Je m'offre, impudique, à ses frôlement, ondoyant sous les assauts répétés de ces vagues de plaisir dont la houle trop longtemps contenue, inonde mes cuisses et ce draps écarlate.
Il me fait sienne, je suis à lui, sans retenue, sous les tropiques froids de l'escarpe.

Je ris à gorge déployée. Je retombe anéantie, heureuse, sur ces draps de soie rouge.

Au loin des hommes souffrent, hurlant criant pleurant priant, malmenés par l'esquif dont se jouent les flots déchaînés. Le rocher effleure la coque, la voie d'eau prend corps dans une gerbe de mer, elle envahit, elle tue, cruelle, elle s'accapare de quelques vies, dans une sourde jouissance, un orgasme pareil à celui qui m'a terrassée, quelques instants avant.

Je pleure maintenant, radieuse, ingénue perverse. L'orage casse l'horizon, le balafre, jetant des boules de feu, qui ricochent sur les flots déchaînés. Le mugissement du bois qui se tord, de la coque qui se rompt, offerte à son tour à la folie des flots.

Je regarde cette lente agonie, agenouillée, éprise, je sais qu'aujourd'hui encore la perfidie triomphe, je me lève hagarde à mon tour, enivrée par ces folles révélations.

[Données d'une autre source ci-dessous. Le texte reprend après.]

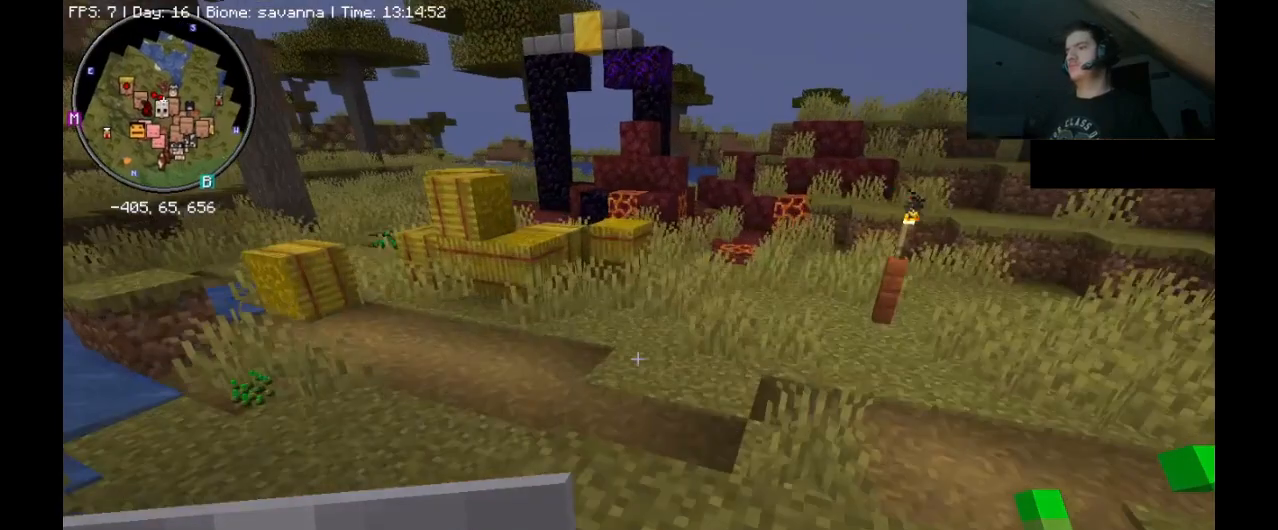
{"keys": ["ctrl_l", "w"], "mouse": [], "events": [[367, "a", "up"]]}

Je m'approche du bord, la falaise, les flots, cette odeur écoeurante, elle m'a prise, je suis sienne, fille des gerfauts, le vent s’engouffre dans mes jupes, les noue, les dresse et les emporte dans un mugissement taquin.

Mon regard plein d’extase se perd dans les contreforts de l’escarpe. Loin là bas, je suis fille de la mer, fille du vent, il m’attend. Je ne suis plus prisonnière. Derrière moi le castel dresse sa haute stature sombre, dans le fracas de l’orage qui hurle tout contre les murs de vieilles pierres, qui se gonflement et craquent sous les assauts furieux des vents déchaînés.

Je n’ai connu que le vent, je ne veux plus rester dans cette prison.

Aujourd'hui c’est décidé, je volerai .....

Quelques grands albatros effrayés ont entendu mon ultime cri, souffle d’une délivrance trop longtemps entravée.

Seuls les chocs sourds de mon corps qui se perd sur l’abrupte falaise ont accompagné le rideau rouge des voiles de ma liberté. Un sang chaud et gluant qui mit longtemps à couler jusqu’à la houle funeste de mon dernier linceul.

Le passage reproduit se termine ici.